(Saved entries)

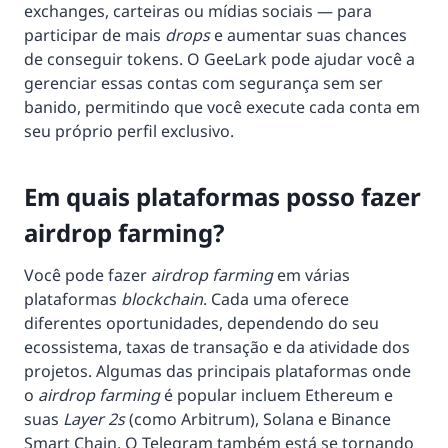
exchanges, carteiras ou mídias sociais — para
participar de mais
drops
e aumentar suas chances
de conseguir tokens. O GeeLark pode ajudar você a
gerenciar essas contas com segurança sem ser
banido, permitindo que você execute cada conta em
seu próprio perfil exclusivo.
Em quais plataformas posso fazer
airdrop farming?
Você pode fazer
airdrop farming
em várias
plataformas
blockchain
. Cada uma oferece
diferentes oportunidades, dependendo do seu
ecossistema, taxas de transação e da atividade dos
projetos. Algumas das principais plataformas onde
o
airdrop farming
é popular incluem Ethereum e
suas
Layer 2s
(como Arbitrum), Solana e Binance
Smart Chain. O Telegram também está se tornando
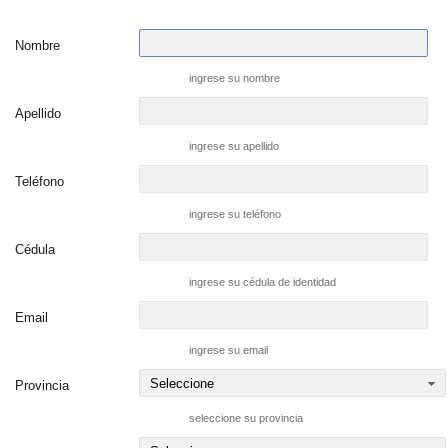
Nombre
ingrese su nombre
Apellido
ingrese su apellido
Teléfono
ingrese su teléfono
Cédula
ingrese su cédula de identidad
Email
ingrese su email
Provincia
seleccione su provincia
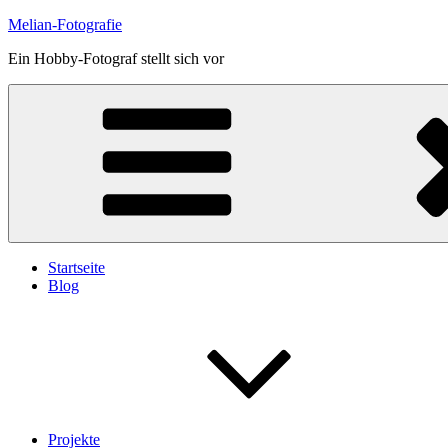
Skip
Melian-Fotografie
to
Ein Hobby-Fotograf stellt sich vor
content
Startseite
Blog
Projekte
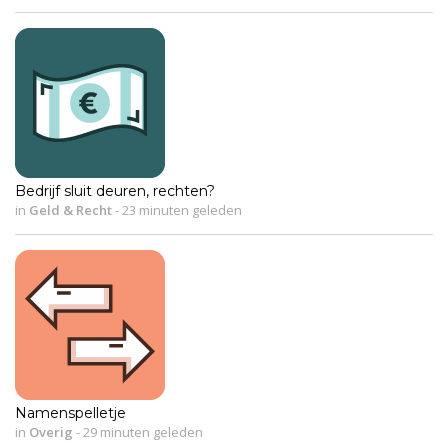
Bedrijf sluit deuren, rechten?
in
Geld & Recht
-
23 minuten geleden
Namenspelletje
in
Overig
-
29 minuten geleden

▶ WORK INSTRUCTIONS
Copy the data above line for line, starting at its beginning and continuing through the line that contains "diferentes oportunidades, dependendo do seu". Leave the pictures out of your copy.

▶ ANSWER SPACE
exchanges, carteiras ou mídias sociais — para
participar de mais
drops
e aumentar suas chances
de conseguir tokens. O GeeLark pode ajudar você a
gerenciar essas contas com segurança sem ser
banido, permitindo que você execute cada conta em
seu próprio perfil exclusivo.
Em quais plataformas posso fazer
airdrop farming?
Você pode fazer
airdrop farming
em várias
plataformas
blockchain
. Cada uma oferece
diferentes oportunidades, dependendo do seu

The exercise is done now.